[Start of section]

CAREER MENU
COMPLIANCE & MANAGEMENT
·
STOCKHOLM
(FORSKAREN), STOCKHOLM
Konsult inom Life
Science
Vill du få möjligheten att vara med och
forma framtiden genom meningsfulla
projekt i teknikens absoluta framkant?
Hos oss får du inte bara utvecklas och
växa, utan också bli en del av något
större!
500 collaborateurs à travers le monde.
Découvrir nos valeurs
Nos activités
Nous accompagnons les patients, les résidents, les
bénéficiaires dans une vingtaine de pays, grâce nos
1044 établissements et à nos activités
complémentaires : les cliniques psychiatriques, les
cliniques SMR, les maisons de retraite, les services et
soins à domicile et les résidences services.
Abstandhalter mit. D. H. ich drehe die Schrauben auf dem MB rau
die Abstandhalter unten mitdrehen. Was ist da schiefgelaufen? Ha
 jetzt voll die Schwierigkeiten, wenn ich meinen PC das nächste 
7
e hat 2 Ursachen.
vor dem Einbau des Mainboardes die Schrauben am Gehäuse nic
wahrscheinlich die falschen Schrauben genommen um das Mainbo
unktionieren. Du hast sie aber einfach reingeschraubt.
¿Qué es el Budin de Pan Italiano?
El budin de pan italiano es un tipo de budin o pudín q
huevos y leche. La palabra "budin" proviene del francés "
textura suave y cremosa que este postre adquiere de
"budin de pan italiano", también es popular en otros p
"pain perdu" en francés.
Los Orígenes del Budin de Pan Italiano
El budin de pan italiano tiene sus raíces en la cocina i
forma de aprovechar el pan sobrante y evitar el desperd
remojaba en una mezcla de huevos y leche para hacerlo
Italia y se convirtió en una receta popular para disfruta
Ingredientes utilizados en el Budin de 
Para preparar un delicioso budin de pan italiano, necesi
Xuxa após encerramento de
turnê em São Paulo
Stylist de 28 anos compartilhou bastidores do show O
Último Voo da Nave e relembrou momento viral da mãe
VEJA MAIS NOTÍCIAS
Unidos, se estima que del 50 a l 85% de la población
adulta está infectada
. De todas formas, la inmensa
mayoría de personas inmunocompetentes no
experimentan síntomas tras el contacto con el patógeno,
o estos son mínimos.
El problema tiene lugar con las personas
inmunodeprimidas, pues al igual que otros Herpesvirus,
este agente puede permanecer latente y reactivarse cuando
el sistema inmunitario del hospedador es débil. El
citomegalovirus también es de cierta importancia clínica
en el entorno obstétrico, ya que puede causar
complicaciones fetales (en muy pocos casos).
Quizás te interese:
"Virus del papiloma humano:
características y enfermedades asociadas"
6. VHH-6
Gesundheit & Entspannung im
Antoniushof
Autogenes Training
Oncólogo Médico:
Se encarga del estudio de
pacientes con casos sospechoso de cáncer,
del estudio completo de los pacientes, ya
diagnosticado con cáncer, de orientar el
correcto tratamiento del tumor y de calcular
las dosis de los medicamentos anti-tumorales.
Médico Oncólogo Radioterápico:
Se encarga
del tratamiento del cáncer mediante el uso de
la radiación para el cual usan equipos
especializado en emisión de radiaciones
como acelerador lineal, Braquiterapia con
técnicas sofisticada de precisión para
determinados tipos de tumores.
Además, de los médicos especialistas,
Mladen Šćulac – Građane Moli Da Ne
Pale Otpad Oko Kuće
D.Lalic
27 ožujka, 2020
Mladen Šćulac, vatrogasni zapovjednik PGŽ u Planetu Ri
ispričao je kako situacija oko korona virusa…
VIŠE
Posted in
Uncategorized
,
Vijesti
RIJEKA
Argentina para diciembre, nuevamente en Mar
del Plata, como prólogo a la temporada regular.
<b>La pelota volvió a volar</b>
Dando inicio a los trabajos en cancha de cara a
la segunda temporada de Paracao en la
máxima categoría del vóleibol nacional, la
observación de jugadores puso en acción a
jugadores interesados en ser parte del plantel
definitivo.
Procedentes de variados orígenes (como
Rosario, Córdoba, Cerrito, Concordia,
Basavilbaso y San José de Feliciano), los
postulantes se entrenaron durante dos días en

[End of section]

Work required: Transcribe the data above in full, keeping every word as it is.

Result:
CAREER MENU
COMPLIANCE & MANAGEMENT
·
STOCKHOLM
(FORSKAREN), STOCKHOLM
Konsult inom Life
Science
Vill du få möjligheten att vara med och
forma framtiden genom meningsfulla
projekt i teknikens absoluta framkant?
Hos oss får du inte bara utvecklas och
växa, utan också bli en del av något
större!
500 collaborateurs à travers le monde.
Découvrir nos valeurs
Nos activités
Nous accompagnons les patients, les résidents, les
bénéficiaires dans une vingtaine de pays, grâce nos
1044 établissements et à nos activités
complémentaires : les cliniques psychiatriques, les
cliniques SMR, les maisons de retraite, les services et
soins à domicile et les résidences services.
Abstandhalter mit. D. H. ich drehe die Schrauben auf dem MB rau
die Abstandhalter unten mitdrehen. Was ist da schiefgelaufen? Ha
 jetzt voll die Schwierigkeiten, wenn ich meinen PC das nächste 
7
e hat 2 Ursachen.
vor dem Einbau des Mainboardes die Schrauben am Gehäuse nic
wahrscheinlich die falschen Schrauben genommen um das Mainbo
unktionieren. Du hast sie aber einfach reingeschraubt.
¿Qué es el Budin de Pan Italiano?
El budin de pan italiano es un tipo de budin o pudín q
huevos y leche. La palabra "budin" proviene del francés "
textura suave y cremosa que este postre adquiere de
"budin de pan italiano", también es popular en otros p
"pain perdu" en francés.
Los Orígenes del Budin de Pan Italiano
El budin de pan italiano tiene sus raíces en la cocina i
forma de aprovechar el pan sobrante y evitar el desperd
remojaba en una mezcla de huevos y leche para hacerlo
Italia y se convirtió en una receta popular para disfruta
Ingredientes utilizados en el Budin de 
Para preparar un delicioso budin de pan italiano, necesi
Xuxa após encerramento de
turnê em São Paulo
Stylist de 28 anos compartilhou bastidores do show O
Último Voo da Nave e relembrou momento viral da mãe
VEJA MAIS NOTÍCIAS
Unidos, se estima que del 50 a l 85% de la población
adulta está infectada
. De todas formas, la inmensa
mayoría de personas inmunocompetentes no
experimentan síntomas tras el contacto con el patógeno,
o estos son mínimos.
El problema tiene lugar con las personas
inmunodeprimidas, pues al igual que otros Herpesvirus,
este agente puede permanecer latente y reactivarse cuando
el sistema inmunitario del hospedador es débil. El
citomegalovirus también es de cierta importancia clínica
en el entorno obstétrico, ya que puede causar
complicaciones fetales (en muy pocos casos).
Quizás te interese:
"Virus del papiloma humano:
características y enfermedades asociadas"
6. VHH-6
Gesundheit & Entspannung im
Antoniushof
Autogenes Training
Oncólogo Médico:
Se encarga del estudio de
pacientes con casos sospechoso de cáncer,
del estudio completo de los pacientes, ya
diagnosticado con cáncer, de orientar el
correcto tratamiento del tumor y de calcular
las dosis de los medicamentos anti-tumorales.
Médico Oncólogo Radioterápico:
Se encarga
del tratamiento del cáncer mediante el uso de
la radiación para el cual usan equipos
especializado en emisión de radiaciones
como acelerador lineal, Braquiterapia con
técnicas sofisticada de precisión para
determinados tipos de tumores.
Además, de los médicos especialistas,
Mladen Šćulac – Građane Moli Da Ne
Pale Otpad Oko Kuće
D.Lalic
27 ožujka, 2020
Mladen Šćulac, vatrogasni zapovjednik PGŽ u Planetu Ri
ispričao je kako situacija oko korona virusa…
VIŠE
Posted in
Uncategorized
,
Vijesti
RIJEKA
Argentina para diciembre, nuevamente en Mar
del Plata, como prólogo a la temporada regular.
<b>La pelota volvió a volar</b>
Dando inicio a los trabajos en cancha de cara a
la segunda temporada de Paracao en la
máxima categoría del vóleibol nacional, la
observación de jugadores puso en acción a
jugadores interesados en ser parte del plantel
definitivo.
Procedentes de variados orígenes (como
Rosario, Córdoba, Cerrito, Concordia,
Basavilbaso y San José de Feliciano), los
postulantes se entrenaron durante dos días en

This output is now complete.